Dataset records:

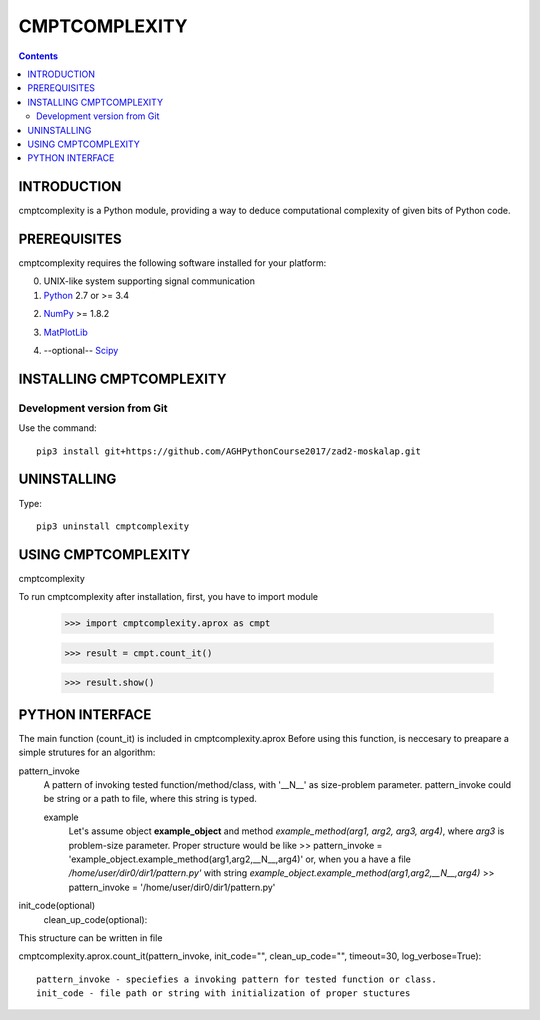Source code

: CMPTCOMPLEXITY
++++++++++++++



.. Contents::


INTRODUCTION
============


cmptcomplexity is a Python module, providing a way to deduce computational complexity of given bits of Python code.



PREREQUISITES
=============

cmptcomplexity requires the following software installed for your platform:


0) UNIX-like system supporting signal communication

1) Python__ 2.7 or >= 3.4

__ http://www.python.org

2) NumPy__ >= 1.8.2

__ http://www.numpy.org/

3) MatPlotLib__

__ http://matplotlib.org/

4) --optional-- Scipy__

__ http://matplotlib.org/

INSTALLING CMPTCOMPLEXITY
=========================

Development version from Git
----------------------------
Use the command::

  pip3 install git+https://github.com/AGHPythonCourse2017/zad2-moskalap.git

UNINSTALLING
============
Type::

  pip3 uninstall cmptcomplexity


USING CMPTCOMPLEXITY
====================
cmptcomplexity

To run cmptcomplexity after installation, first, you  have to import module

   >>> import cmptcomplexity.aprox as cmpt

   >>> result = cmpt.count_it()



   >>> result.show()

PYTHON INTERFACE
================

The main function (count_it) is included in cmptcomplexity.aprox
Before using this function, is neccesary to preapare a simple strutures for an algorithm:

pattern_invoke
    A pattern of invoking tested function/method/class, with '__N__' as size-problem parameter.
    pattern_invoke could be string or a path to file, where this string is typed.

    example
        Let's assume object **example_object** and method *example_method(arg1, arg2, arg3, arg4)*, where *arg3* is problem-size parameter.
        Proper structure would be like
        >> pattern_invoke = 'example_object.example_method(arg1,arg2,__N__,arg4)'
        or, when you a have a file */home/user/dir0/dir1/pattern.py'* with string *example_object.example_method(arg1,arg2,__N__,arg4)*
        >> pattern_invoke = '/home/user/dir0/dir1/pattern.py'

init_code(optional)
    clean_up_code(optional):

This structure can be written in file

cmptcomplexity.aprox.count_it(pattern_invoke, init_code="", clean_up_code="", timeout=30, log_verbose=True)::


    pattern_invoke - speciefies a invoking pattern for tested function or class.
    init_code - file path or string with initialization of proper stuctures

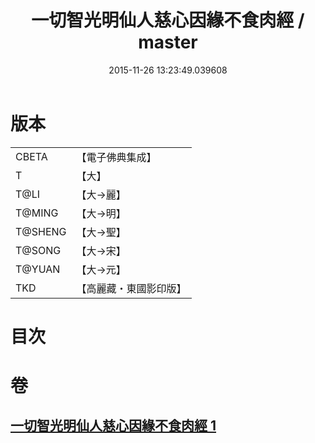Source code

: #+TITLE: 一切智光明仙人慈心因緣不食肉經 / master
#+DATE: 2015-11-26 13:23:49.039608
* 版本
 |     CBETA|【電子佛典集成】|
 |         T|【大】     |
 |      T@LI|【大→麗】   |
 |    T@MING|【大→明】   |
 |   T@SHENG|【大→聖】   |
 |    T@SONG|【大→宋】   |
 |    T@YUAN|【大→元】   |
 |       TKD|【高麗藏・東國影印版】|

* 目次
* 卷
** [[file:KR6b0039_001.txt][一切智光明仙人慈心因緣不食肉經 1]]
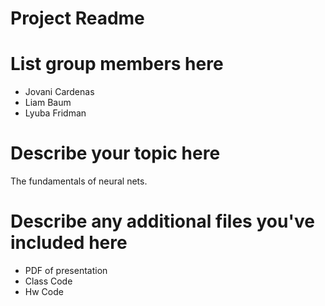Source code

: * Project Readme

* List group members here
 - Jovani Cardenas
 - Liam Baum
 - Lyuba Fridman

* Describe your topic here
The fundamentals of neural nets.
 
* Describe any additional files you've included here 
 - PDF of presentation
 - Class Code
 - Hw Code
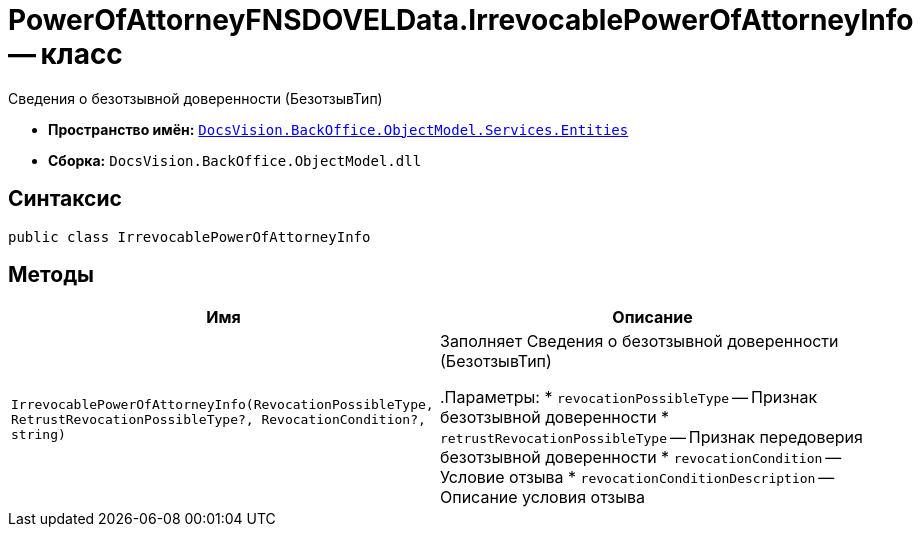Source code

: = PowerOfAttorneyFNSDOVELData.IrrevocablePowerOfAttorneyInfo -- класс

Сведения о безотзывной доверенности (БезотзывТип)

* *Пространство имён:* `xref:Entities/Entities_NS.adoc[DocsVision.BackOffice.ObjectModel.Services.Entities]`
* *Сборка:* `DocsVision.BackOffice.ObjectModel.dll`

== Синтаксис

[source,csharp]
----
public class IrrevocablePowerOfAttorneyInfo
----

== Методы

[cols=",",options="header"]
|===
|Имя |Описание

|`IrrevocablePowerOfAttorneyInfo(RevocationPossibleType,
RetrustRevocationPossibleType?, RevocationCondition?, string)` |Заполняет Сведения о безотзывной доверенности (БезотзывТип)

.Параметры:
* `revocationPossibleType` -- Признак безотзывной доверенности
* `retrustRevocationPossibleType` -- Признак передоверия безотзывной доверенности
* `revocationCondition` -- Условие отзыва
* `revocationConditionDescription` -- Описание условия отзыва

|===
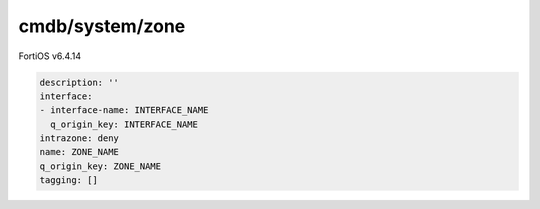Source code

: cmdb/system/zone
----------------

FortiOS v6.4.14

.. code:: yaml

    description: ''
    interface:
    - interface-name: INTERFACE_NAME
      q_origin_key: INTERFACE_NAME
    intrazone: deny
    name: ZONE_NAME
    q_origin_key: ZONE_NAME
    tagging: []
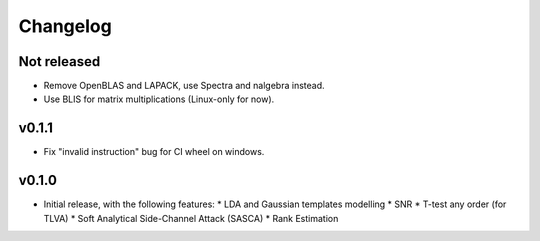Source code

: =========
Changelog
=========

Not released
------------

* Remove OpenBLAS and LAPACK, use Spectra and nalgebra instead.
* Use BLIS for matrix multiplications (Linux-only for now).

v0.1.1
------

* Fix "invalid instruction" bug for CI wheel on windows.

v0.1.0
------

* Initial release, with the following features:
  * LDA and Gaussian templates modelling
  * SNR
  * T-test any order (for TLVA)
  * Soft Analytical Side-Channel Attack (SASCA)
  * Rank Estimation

_Task directions_: For this exercise, repeat word for word only the lines from the one containing "передоверия безотзывной доверенности" through the end of the data, including both. Pictures do not go in the copy.

_Exercise solution_:
* `retrustRevocationPossibleType` -- Признак передоверия безотзывной доверенности
* `revocationCondition` -- Условие отзыва
* `revocationConditionDescription` -- Описание условия отзыва

|===
Source code

: cmdb/system/zone
----------------

FortiOS v6.4.14

.. code:: yaml

    description: ''
    interface:
    - interface-name: INTERFACE_NAME
      q_origin_key: INTERFACE_NAME
    intrazone: deny
    name: ZONE_NAME
    q_origin_key: ZONE_NAME
    tagging: []
Source code

: =========
Changelog
=========

Not released
------------

* Remove OpenBLAS and LAPACK, use Spectra and nalgebra instead.
* Use BLIS for matrix multiplications (Linux-only for now).

v0.1.1
------

* Fix "invalid instruction" bug for CI wheel on windows.

v0.1.0
------

* Initial release, with the following features:
  * LDA and Gaussian templates modelling
  * SNR
  * T-test any order (for TLVA)
  * Soft Analytical Side-Channel Attack (SASCA)
  * Rank Estimation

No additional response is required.